The Global Growth of Wine Investment Funds

In the past, collecting vintage wine was limited to wealthy and privileged individuals. But in recent years, thanks in part to the creation of special investment funds, fine wine has quickly become a viable alternative investment option for smaller investors.

The London International Vintners Exchange, popularly known as Liv-ex, is one organization that operates phone and Internet-based trading within the industry and in turn provides a wealth of information for fine wine investors around the globe. With the help of Liv-ex, fine wine investment has grown in popularity and is now considered to be one of the better performing alternative investment vehicles available. Today, there are 22 countries with 270 wholesalers located all over the world who engage in anonymous trading with Liv-ex.

Wine investors today are either those who buy into investment funds and or the tangible asset itself. In the United Kingdom alone, more than 2 billion dollars worth of fine wine is kept in bonded warehouses, all owned by either funds or private collectors. Furthermore, the market for fine wine investment has already reached 3 billion dollars annually and is continuing to grow exponentially.

Keep in mind that Bordeaux wine is almost the entire basis for the Liv-ex index, in part because those who grow Burgundies tend to have a greater influence over their wine distribution systems. Of the wines on the index, 91.33% are made up of red Bordeaux wines, 3.49% of Burgundy red, 3.32% of Champagne, 0.63% of Italian wines and 0.19% of Rhone wines. In addition, the hall of famers for this list are vintages ranging from 1986 to 2006 from Petrus, Ausone, Cos d’Estournel, Haut Brion, Cheval Blanc and Lafite Rothschild.

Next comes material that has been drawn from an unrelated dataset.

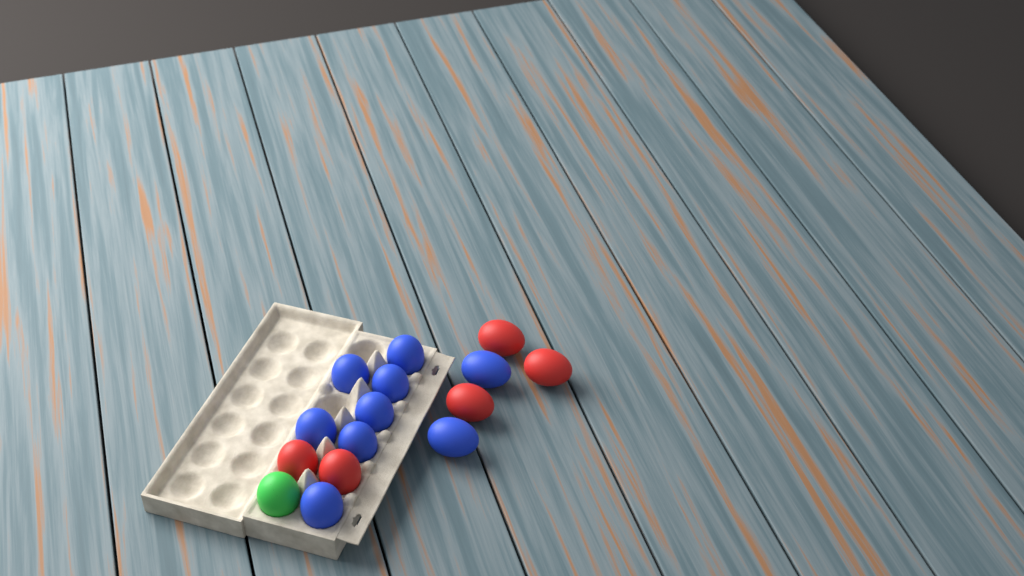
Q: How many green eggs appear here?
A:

According to many, the market for this type of alternative investment has a strong potential for long-term growth – and demand. This demand is further augmented by increased interest from new markets in the Far East and India. With a naturally limited supply and increasing demand, the potential for fine wine investment truly goes up every time a bottle is opened.

Finally, a change in law was made that allows wines to stay untaxed for a longer period of time, compared to the previous limit, which was only two years. As a result of this change in tax law, France introduced the Bordeaux City Bond, which was presented for the first time in June 2009. To date, the only real disadvantage that has been brought about by the growing popularity of fine wine investment is that individual bottles of wine are growing more expensive by the day.